- **Exercise description**:
Copy the material word for word, from its first line up to and including the line that contains "v(41.93, 26.06) *".

--- start of Input material ---

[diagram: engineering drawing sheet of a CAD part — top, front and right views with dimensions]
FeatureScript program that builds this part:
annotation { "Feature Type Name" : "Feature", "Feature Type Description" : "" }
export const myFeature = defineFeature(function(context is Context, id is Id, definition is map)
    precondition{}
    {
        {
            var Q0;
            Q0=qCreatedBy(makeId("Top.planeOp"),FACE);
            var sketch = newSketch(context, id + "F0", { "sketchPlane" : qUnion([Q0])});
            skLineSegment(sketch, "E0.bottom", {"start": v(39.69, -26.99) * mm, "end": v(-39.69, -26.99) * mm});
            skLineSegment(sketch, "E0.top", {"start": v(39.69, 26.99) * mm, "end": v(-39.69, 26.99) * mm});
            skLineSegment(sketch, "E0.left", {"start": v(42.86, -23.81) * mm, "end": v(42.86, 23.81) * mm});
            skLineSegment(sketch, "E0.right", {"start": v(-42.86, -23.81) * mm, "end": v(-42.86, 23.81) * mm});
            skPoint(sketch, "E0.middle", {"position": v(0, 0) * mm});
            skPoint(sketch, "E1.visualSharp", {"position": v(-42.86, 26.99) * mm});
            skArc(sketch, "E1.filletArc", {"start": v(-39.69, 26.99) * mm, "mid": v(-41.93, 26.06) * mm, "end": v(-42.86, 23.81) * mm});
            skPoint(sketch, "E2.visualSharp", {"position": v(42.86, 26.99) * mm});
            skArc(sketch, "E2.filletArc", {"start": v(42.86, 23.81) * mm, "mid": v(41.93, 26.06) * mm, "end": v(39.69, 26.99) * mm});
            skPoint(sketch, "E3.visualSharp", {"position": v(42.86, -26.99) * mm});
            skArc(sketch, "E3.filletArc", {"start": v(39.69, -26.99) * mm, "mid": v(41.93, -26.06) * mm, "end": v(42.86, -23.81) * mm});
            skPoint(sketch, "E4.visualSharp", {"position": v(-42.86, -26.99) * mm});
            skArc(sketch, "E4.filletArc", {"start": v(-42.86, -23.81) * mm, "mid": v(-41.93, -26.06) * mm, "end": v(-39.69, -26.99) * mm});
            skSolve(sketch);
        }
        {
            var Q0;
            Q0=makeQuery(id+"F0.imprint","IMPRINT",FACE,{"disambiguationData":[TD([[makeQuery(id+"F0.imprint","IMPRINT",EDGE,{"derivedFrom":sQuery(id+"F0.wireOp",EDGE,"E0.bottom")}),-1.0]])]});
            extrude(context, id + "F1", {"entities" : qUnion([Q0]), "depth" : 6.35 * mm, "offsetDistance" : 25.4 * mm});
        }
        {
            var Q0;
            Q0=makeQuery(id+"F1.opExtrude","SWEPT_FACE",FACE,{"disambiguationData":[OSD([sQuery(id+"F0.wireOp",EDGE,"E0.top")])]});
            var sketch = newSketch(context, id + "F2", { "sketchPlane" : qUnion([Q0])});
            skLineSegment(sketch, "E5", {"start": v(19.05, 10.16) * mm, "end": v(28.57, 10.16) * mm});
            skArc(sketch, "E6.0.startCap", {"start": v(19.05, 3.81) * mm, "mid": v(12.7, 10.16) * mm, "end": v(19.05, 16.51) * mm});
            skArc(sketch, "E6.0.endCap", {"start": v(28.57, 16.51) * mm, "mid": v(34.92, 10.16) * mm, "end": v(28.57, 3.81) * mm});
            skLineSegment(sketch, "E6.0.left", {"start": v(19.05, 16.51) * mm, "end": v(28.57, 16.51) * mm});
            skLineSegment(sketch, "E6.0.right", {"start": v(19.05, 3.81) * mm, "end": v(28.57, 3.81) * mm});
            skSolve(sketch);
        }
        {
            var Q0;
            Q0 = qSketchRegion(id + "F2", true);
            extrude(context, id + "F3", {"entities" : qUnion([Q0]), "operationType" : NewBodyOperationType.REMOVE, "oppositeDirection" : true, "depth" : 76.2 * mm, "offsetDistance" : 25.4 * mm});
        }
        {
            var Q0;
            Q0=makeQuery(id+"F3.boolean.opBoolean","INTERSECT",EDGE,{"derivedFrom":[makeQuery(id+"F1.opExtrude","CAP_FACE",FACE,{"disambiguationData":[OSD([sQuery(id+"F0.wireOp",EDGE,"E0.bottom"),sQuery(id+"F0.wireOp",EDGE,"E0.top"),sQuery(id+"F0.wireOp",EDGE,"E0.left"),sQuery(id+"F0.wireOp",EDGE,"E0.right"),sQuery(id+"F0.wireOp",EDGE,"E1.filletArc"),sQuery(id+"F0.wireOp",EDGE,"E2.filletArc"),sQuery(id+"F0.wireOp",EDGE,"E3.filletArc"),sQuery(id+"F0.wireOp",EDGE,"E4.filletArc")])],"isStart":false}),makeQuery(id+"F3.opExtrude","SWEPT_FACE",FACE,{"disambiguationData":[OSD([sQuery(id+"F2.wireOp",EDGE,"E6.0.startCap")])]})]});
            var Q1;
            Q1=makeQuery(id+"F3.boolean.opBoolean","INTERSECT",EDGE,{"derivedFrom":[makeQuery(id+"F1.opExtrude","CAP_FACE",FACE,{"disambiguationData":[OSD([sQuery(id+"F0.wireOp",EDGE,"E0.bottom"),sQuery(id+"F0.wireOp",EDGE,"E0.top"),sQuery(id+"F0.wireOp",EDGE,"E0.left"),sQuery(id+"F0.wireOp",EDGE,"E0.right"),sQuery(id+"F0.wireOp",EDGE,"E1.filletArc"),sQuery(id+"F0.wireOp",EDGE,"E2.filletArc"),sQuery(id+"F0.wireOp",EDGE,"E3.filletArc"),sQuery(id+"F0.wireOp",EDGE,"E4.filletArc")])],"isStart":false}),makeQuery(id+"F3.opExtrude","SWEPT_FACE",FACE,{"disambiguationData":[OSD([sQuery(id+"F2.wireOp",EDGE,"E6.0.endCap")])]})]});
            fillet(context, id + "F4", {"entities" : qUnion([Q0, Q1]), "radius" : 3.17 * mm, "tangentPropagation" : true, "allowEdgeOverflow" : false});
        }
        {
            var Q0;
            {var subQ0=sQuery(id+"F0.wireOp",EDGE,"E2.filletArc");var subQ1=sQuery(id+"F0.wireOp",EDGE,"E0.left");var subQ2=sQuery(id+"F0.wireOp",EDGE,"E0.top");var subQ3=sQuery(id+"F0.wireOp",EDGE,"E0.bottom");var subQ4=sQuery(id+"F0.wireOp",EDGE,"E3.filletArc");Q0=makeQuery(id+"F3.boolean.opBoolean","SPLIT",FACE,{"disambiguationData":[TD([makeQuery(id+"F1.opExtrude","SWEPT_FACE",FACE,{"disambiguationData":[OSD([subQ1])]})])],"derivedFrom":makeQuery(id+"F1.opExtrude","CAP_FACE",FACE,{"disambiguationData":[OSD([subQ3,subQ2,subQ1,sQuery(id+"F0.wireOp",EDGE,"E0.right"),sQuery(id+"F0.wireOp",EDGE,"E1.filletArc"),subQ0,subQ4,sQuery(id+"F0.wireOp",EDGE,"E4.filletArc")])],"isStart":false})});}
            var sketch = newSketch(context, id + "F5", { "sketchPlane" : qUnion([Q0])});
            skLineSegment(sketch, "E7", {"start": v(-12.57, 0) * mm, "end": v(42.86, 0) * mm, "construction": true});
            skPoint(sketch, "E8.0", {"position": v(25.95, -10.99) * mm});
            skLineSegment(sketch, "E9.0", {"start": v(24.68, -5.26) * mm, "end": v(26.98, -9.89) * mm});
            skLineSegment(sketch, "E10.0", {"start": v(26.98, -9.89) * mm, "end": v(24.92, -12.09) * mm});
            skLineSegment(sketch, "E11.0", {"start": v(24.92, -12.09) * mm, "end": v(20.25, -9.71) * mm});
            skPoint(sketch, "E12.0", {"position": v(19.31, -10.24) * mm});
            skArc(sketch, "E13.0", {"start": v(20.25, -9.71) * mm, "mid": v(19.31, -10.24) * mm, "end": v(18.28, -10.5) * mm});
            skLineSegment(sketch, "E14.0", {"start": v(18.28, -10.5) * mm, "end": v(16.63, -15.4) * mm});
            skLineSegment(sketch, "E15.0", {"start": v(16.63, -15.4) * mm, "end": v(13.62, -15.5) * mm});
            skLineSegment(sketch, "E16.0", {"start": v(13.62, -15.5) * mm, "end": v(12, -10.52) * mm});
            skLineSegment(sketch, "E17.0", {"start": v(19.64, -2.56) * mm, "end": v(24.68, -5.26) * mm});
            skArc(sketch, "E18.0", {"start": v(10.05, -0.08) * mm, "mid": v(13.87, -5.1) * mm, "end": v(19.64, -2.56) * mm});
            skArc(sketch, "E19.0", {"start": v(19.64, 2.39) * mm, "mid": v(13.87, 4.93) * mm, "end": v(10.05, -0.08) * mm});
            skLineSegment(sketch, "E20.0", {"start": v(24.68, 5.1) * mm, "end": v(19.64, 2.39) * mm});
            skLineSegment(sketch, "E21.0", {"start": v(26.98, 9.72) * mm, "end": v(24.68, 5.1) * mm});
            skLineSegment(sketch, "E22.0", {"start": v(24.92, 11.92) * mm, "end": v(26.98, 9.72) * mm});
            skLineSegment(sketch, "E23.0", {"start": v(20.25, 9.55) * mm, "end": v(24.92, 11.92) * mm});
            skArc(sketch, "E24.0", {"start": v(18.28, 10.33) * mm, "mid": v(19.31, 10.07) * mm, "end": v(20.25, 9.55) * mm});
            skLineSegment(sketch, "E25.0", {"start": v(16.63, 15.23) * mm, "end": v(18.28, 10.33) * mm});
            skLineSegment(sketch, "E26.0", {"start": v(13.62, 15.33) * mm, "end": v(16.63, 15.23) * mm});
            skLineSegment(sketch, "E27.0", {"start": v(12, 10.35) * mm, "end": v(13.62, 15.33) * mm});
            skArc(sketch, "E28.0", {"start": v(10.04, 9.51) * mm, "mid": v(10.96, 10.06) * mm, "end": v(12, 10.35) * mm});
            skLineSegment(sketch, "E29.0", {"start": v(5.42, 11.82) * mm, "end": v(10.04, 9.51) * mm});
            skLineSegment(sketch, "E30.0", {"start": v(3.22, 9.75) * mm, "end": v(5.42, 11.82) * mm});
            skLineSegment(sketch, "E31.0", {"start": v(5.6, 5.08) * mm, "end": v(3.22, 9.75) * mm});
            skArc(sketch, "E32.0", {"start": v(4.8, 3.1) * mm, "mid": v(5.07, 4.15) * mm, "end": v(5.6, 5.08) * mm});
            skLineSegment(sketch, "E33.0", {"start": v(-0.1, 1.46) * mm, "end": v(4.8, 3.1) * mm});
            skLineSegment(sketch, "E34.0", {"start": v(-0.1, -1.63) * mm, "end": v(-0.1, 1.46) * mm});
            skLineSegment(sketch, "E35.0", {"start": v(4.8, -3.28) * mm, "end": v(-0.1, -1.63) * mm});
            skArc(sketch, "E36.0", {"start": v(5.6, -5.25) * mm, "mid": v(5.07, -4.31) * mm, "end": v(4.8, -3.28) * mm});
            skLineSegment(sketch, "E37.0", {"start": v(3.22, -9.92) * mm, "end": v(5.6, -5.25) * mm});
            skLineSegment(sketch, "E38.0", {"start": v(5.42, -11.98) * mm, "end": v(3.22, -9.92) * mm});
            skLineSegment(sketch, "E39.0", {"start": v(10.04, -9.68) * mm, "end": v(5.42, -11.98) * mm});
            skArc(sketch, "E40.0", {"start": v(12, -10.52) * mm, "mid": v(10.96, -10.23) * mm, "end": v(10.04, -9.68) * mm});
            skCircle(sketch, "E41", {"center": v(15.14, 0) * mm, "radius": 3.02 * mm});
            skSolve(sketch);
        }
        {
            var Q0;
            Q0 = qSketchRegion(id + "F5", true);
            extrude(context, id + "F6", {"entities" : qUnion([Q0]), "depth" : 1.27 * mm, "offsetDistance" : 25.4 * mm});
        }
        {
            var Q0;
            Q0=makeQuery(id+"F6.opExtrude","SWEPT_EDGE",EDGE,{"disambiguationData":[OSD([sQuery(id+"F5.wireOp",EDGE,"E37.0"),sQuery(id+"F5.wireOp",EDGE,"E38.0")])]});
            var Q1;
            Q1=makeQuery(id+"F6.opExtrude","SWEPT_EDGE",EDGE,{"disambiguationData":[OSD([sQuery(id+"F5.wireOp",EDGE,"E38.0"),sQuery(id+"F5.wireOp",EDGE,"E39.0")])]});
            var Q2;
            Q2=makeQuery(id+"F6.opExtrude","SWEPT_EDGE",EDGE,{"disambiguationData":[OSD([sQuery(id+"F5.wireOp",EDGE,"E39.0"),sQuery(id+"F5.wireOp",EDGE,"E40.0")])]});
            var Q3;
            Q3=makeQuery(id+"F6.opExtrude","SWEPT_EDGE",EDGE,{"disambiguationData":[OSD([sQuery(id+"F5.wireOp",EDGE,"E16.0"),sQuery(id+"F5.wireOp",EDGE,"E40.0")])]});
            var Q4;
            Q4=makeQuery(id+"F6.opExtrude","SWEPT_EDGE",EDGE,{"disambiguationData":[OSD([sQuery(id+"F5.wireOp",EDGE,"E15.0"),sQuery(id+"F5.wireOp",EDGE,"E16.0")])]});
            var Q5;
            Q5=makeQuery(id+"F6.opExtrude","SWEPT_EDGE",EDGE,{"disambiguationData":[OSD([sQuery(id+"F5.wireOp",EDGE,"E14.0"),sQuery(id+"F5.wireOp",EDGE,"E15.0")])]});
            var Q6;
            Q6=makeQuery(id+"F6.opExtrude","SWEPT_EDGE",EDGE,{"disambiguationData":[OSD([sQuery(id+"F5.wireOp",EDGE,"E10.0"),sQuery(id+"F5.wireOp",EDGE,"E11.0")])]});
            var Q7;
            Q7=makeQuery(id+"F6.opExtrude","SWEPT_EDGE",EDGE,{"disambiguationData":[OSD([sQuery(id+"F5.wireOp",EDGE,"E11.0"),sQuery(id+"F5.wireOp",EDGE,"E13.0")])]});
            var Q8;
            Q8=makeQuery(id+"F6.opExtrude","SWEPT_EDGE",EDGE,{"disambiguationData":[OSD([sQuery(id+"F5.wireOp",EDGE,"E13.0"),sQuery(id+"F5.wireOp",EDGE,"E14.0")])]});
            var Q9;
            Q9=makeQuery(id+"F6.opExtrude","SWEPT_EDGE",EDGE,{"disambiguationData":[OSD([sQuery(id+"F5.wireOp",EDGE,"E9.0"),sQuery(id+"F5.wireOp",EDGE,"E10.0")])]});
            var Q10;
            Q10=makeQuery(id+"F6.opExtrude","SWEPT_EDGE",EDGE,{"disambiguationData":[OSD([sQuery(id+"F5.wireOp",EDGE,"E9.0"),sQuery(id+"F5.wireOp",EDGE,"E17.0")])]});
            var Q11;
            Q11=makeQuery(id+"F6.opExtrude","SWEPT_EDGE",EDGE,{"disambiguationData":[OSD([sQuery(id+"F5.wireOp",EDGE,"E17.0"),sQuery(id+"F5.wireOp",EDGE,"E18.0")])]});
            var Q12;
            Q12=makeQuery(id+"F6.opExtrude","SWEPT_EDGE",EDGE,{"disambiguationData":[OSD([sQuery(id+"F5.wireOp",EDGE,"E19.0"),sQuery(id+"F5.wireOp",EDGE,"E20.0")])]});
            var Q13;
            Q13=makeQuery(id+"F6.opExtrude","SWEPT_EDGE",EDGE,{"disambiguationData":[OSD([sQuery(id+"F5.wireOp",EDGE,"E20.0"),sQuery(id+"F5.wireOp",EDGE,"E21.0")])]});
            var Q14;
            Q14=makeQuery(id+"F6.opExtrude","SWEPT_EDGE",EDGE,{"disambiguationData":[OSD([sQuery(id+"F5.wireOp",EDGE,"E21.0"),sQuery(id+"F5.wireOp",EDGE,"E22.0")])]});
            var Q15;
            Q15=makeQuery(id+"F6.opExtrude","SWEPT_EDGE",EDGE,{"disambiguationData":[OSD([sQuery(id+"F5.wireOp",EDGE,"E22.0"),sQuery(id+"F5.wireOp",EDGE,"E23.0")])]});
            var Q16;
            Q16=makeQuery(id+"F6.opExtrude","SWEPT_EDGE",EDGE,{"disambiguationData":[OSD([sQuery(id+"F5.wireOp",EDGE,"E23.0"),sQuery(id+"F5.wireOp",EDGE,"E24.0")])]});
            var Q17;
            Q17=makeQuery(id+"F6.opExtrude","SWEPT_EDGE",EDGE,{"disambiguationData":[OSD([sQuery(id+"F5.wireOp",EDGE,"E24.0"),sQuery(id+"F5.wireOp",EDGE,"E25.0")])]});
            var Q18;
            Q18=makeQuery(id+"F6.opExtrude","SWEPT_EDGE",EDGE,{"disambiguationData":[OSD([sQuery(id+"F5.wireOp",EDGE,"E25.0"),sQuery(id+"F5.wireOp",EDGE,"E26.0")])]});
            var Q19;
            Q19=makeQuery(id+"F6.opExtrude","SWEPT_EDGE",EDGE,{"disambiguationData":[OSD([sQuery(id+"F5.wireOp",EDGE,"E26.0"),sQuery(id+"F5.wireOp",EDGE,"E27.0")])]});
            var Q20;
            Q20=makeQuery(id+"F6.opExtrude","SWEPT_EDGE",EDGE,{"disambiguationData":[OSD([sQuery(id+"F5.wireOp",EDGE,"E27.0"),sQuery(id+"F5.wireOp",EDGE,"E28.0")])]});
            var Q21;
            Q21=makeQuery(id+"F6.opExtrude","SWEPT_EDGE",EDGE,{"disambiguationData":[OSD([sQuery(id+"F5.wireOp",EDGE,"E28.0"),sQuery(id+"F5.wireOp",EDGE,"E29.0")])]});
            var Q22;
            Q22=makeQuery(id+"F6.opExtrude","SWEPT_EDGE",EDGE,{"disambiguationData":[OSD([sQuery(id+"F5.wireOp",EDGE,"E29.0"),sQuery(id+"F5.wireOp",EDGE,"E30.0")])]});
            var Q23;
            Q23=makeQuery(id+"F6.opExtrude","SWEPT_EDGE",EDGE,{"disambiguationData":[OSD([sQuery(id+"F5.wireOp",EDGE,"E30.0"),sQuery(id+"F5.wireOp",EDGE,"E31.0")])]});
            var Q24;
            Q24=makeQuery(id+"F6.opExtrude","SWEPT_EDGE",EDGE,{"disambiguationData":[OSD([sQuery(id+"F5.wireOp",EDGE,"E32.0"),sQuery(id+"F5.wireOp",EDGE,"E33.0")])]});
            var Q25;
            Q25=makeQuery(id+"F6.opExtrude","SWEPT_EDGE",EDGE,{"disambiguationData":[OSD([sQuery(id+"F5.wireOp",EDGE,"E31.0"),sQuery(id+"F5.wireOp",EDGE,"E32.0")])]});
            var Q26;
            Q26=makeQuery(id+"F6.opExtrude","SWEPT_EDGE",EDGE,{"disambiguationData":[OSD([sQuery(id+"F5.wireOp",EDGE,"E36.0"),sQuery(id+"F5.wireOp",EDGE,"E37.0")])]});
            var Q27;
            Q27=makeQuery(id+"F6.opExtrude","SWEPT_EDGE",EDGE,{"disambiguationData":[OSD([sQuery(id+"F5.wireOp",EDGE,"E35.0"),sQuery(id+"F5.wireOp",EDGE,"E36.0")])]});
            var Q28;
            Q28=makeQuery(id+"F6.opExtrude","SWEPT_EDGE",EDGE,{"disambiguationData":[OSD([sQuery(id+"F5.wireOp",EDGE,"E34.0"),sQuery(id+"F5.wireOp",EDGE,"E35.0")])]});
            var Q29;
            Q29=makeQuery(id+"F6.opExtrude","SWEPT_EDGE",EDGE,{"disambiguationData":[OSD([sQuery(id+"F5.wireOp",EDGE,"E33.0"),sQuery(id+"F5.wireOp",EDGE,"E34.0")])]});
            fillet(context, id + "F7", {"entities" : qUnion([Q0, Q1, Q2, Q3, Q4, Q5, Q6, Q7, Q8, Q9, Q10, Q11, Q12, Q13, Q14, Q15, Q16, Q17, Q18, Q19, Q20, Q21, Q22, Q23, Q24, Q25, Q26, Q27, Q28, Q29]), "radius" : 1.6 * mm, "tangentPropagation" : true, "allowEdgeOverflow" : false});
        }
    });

--- end of Input material ---

- **The reply**:
[diagram: engineering drawing sheet of a CAD part — top, front and right views with dimensions]
FeatureScript program that builds this part:
annotation { "Feature Type Name" : "Feature", "Feature Type Description" : "" }
export const myFeature = defineFeature(function(context is Context, id is Id, definition is map)
    precondition{}
    {
        {
            var Q0;
            Q0=qCreatedBy(makeId("Top.planeOp"),FACE);
            var sketch = newSketch(context, id + "F0", { "sketchPlane" : qUnion([Q0])});
            skLineSegment(sketch, "E0.bottom", {"start": v(39.69, -26.99) * mm, "end": v(-39.69, -26.99) * mm});
            skLineSegment(sketch, "E0.top", {"start": v(39.69, 26.99) * mm, "end": v(-39.69, 26.99) * mm});
            skLineSegment(sketch, "E0.left", {"start": v(42.86, -23.81) * mm, "end": v(42.86, 23.81) * mm});
            skLineSegment(sketch, "E0.right", {"start": v(-42.86, -23.81) * mm, "end": v(-42.86, 23.81) * mm});
            skPoint(sketch, "E0.middle", {"position": v(0, 0) * mm});
            skPoint(sketch, "E1.visualSharp", {"position": v(-42.86, 26.99) * mm});
            skArc(sketch, "E1.filletArc", {"start": v(-39.69, 26.99) * mm, "mid": v(-41.93, 26.06) * mm, "end": v(-42.86, 23.81) * mm});
            skPoint(sketch, "E2.visualSharp", {"position": v(42.86, 26.99) * mm});
            skArc(sketch, "E2.filletArc", {"start": v(42.86, 23.81) * mm, "mid": v(41.93, 26.06) * mm, "end": v(39.69, 26.99) * mm});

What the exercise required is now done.